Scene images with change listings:
---*---

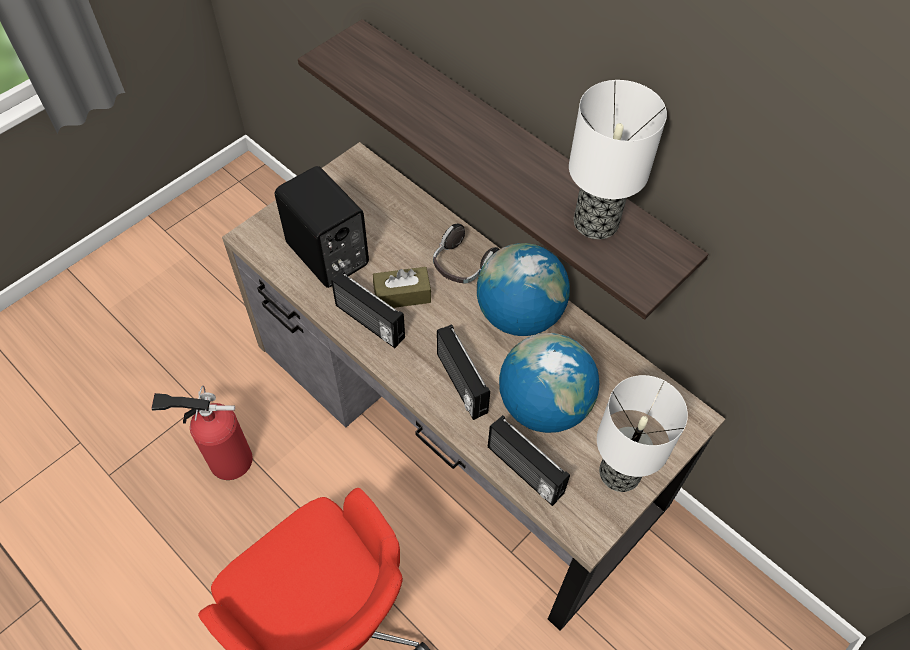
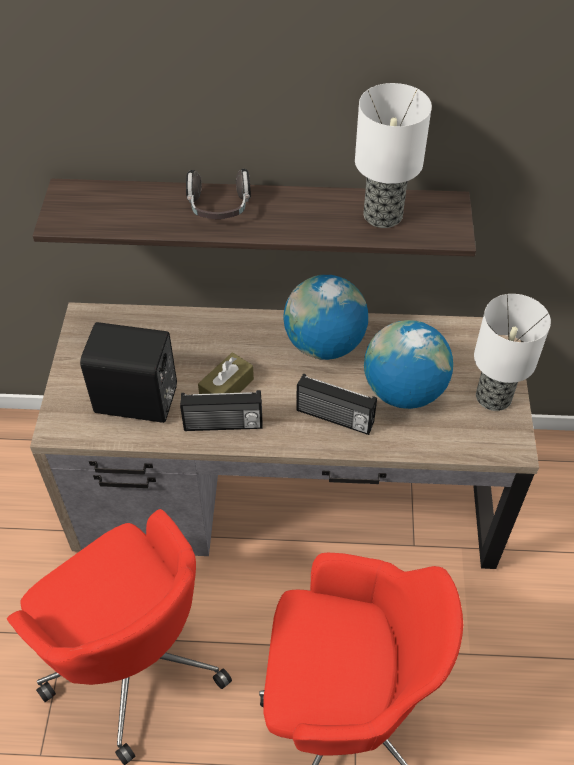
camera: 40 degrees left, 5 degrees down
(225, 460) = (134, 658): fire extinguisher -> red office chair
(462, 266) = (249, 339): headphones -> headphones (219, 208)
(523, 471) = (436, 442): radio -> none

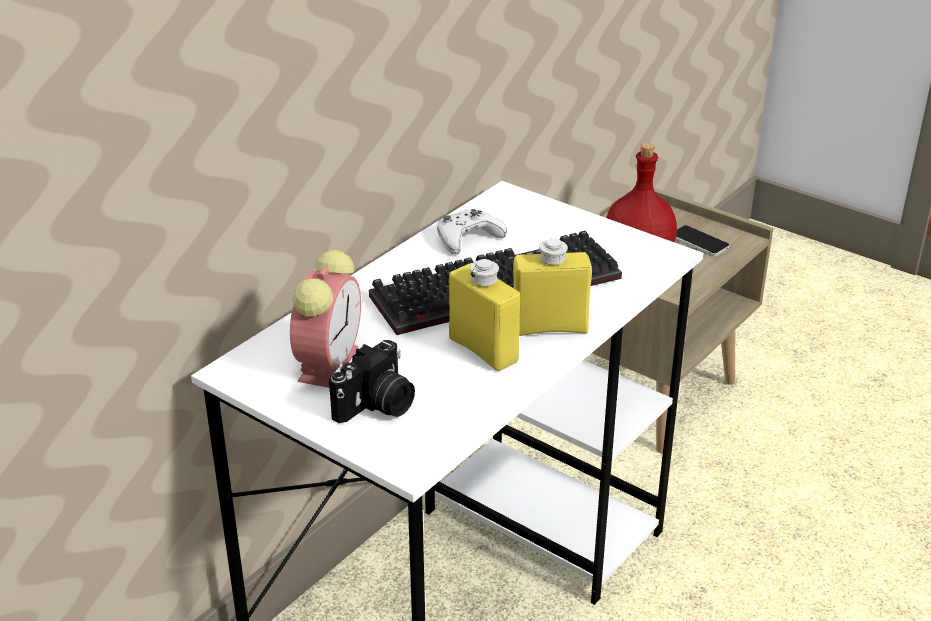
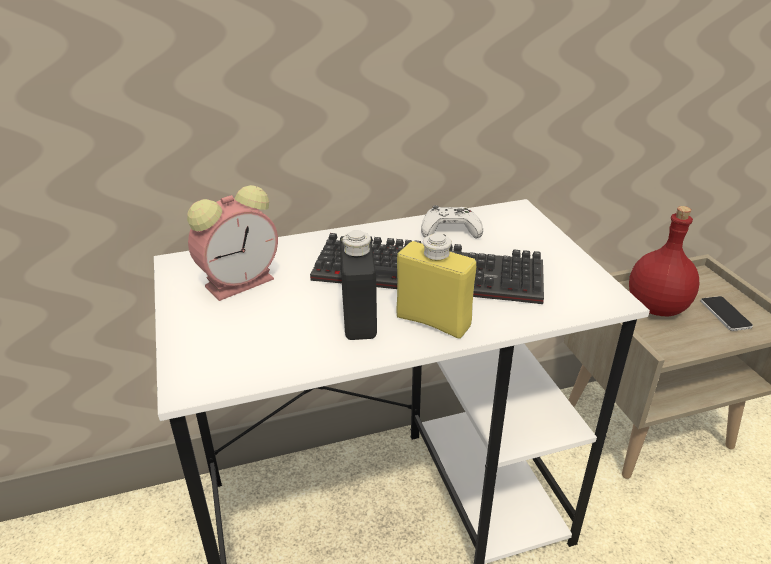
camera: 35 degrees right, 0 degrees up
(377, 406) = (228, 328): camera -> none
(483, 350) = (359, 317): yellow bottle -> black bottle

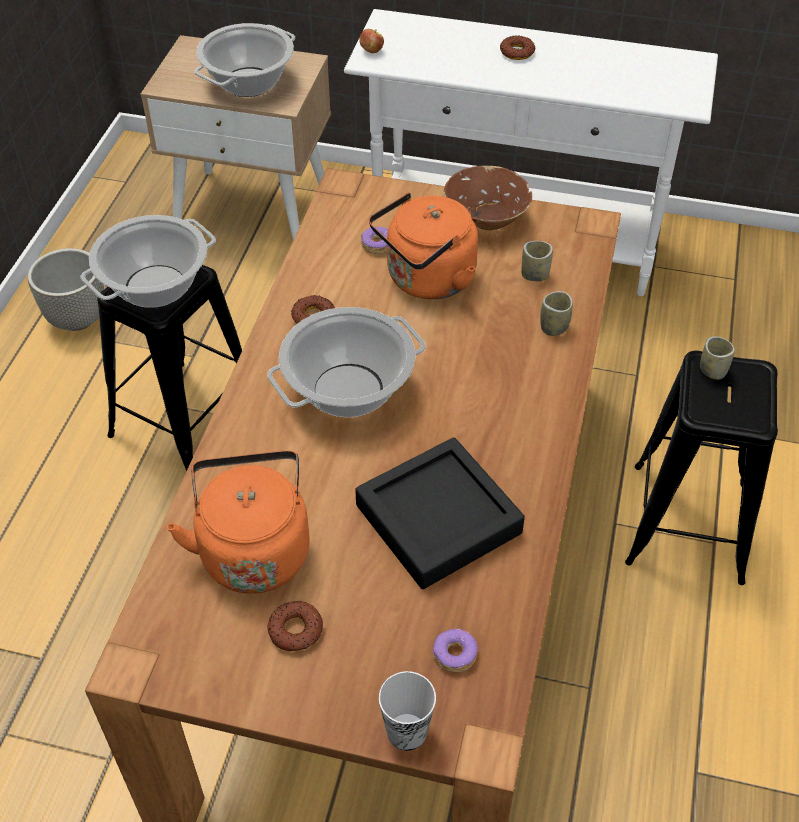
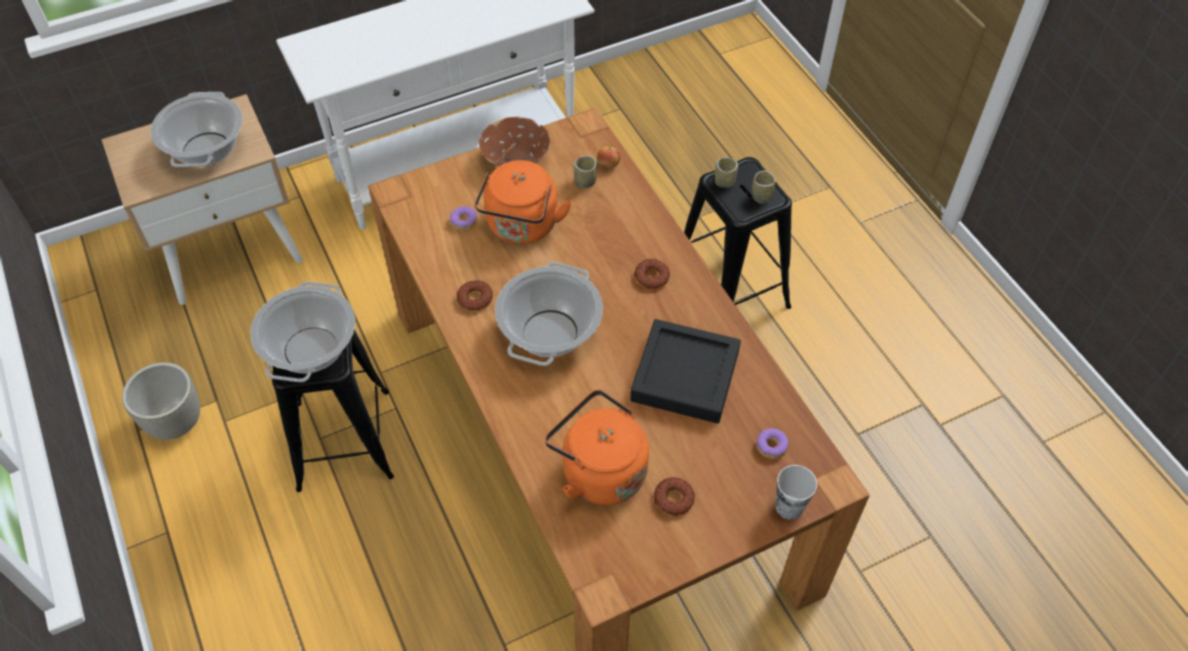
camera: 40 degrees left, 5 degrees up
(371, 51) = (313, 76): apple -> apple (608, 164)
(516, 52) = (420, 22): donut -> donut (651, 277)
(554, 327) = (631, 210): cup -> cup (761, 196)

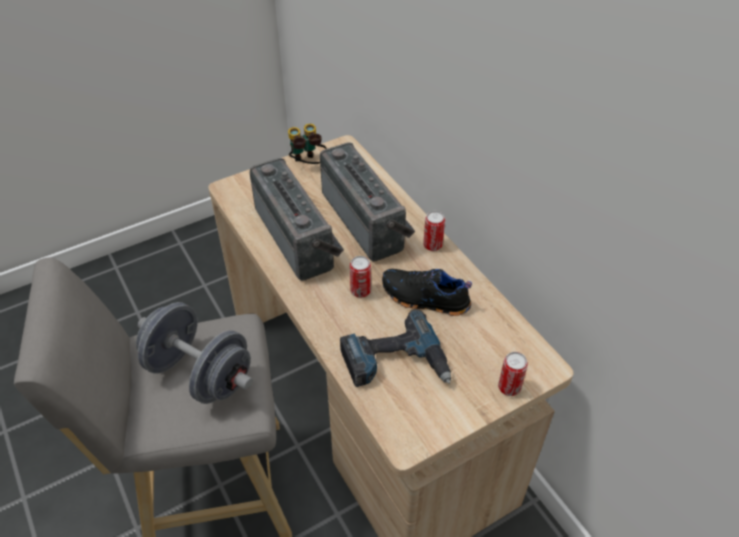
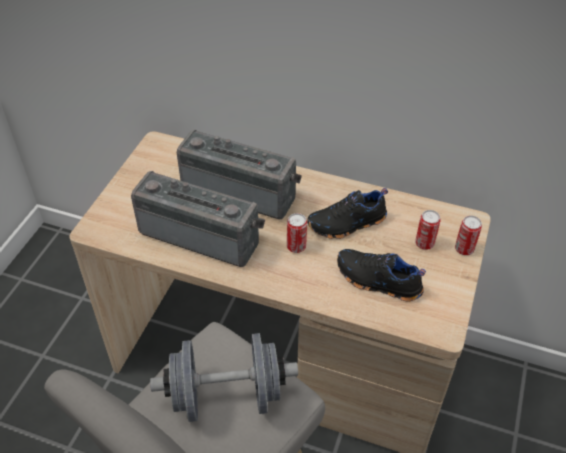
camera: 40 degrees left, 0 degrees up
(307, 165) = (142, 173): binoculars -> none
(395, 363) = (377, 282): power drill -> black shoe
(432, 245) = (310, 182): can -> can (424, 243)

---*---

# Exercise description
When an image appears in the data, skip it and output the rest exactly.

# Written reply
camera: 40 degrees left, 5 degrees down
(225, 460) = (134, 658): fire extinguisher -> red office chair
(462, 266) = (249, 339): headphones -> headphones (219, 208)
(523, 471) = (436, 442): radio -> none

camera: 35 degrees right, 0 degrees up
(377, 406) = (228, 328): camera -> none
(483, 350) = (359, 317): yellow bottle -> black bottle

camera: 40 degrees left, 5 degrees up
(371, 51) = (313, 76): apple -> apple (608, 164)
(516, 52) = (420, 22): donut -> donut (651, 277)
(554, 327) = (631, 210): cup -> cup (761, 196)

camera: 40 degrees left, 0 degrees up
(307, 165) = (142, 173): binoculars -> none
(395, 363) = (377, 282): power drill -> black shoe
(432, 245) = (310, 182): can -> can (424, 243)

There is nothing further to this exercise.